Voshchev took his things in a sack from his apartment and went out into the open air, the better to comprehend his future. But the air was empty, the unmoving trees thriftily preserved the heat within their leaves, and the dust lay there bored on the unpopulated roadway-such was the situation in nature. Voshchev did not know whither he was being drawn, and at the end of the city he supported himself with his elbows on a low fence of a certain residence in which children without families were being taught to work and be useful. Beyond this point the city ceased—and the only thing there was a beer parlor for migratory workers and low-paid categories which stood, like some official institution, without any courtyard; and beyond the beer parlor rose a clay knoll and an old tree grew on it all alone in the midst of the bright weather. Voshchev made his way to the beer parlor and encountered there sincere human voices. Here were to be found unconstrained people devoting themselves to the oblivion of their own unhappiness, and for Voshchev it was more sad and more easy among them. He was present in the beer parlor until evening fell, till the wind of the changing weather began to rustle; at that point Voshchev went over to the open window so as to observe the beginning of the night, and he saw the tree on the clayey hill- rocking back and forth from the bad weather and turning its leaves over and over out of clandestine shame. Somewhere, evidently in the park of the Soviet trade employees, a brass band languished. The monotonous, nagging music was being wafted off by the wind into nature across the waste land this side of the ravine, because the wind was supposed to feel gladness only rarely, but could accomplish nothing itself equal in meaning to music and spent its time in the evenings motionless. After the wind silence once more settled in, and a still more silent darkness covered it over. Voshchev sat there at the window so as to observe the tender darkness of the night, to listen to various sad sounds, and to be in a state of torment within his heart which was surrounded by hard and stony bones.
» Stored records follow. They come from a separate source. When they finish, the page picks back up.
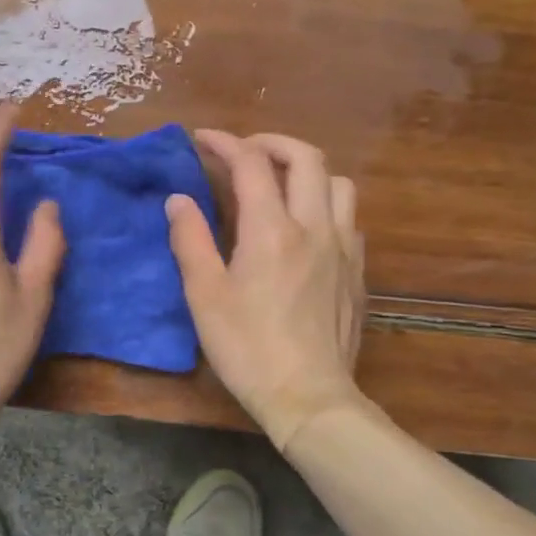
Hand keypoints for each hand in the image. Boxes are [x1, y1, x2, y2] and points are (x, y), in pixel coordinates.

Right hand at [166, 131, 367, 449]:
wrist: (309, 397)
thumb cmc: (247, 347)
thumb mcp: (204, 295)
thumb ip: (190, 240)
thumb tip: (178, 199)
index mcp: (272, 230)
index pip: (252, 164)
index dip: (225, 143)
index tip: (202, 139)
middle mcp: (315, 227)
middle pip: (307, 158)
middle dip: (272, 143)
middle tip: (244, 152)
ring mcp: (344, 248)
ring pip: (338, 183)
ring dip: (307, 170)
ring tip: (279, 184)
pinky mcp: (357, 271)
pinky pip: (348, 217)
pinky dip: (325, 203)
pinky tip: (306, 227)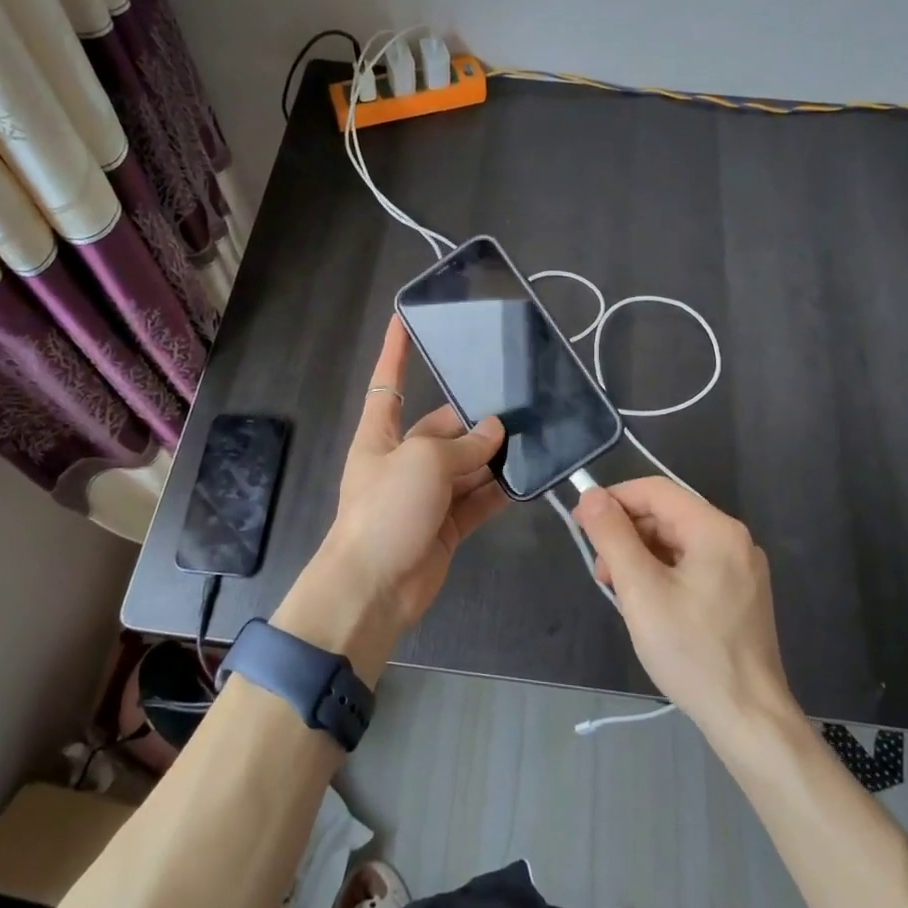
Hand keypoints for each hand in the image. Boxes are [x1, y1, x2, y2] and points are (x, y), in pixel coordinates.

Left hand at [277, 319, 505, 676]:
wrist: (374, 588)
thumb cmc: (386, 510)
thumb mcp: (422, 463)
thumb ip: (463, 445)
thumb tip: (496, 432)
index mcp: (380, 435)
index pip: (388, 381)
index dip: (396, 350)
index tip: (405, 318)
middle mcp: (403, 460)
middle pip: (442, 429)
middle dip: (475, 420)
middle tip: (519, 405)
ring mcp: (426, 495)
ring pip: (466, 466)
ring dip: (493, 456)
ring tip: (534, 436)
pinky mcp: (447, 526)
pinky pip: (478, 500)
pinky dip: (500, 490)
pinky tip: (530, 477)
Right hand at [573, 478, 794, 741]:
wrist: (748, 718)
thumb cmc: (691, 650)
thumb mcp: (641, 590)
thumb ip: (613, 536)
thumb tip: (591, 495)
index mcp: (715, 530)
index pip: (655, 491)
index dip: (614, 500)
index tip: (581, 523)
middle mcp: (733, 540)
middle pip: (667, 516)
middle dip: (626, 534)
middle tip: (599, 570)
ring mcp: (740, 569)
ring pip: (676, 543)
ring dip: (640, 557)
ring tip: (618, 591)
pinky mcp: (739, 594)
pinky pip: (691, 566)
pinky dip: (661, 574)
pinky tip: (645, 603)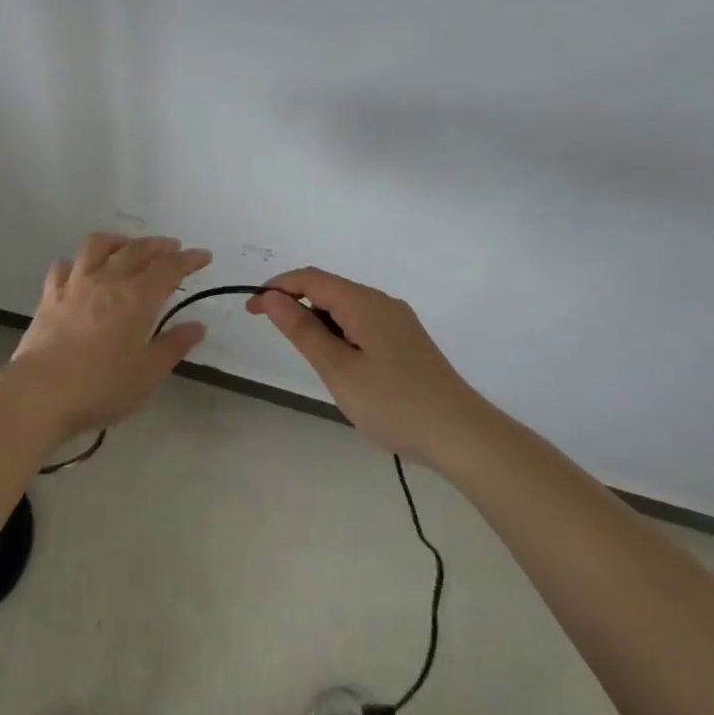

“Hey, you food industry fellow!” resounded in the by now silent establishment. “Give us a pair of mugs-something to fill up our empty insides with!”
Voshchev had long since noted that people always came into the beer parlor in pairs, like brides and grooms, and sometimes in whole marriage companies.
The food industry employee served up no beer this time, and the two newly- arrived roofers wiped off their thirsting mouths with their aprons.
“You bureaucrat! You ought to jump whenever a working man even raises his finger—but instead you act conceited!”
But the food industry employee saved his strength from being worn down at official duties so as to keep it for his personal life and did not enter into disagreements.
“This institution, citizens, is closed. Go find something to do in your own apartment.”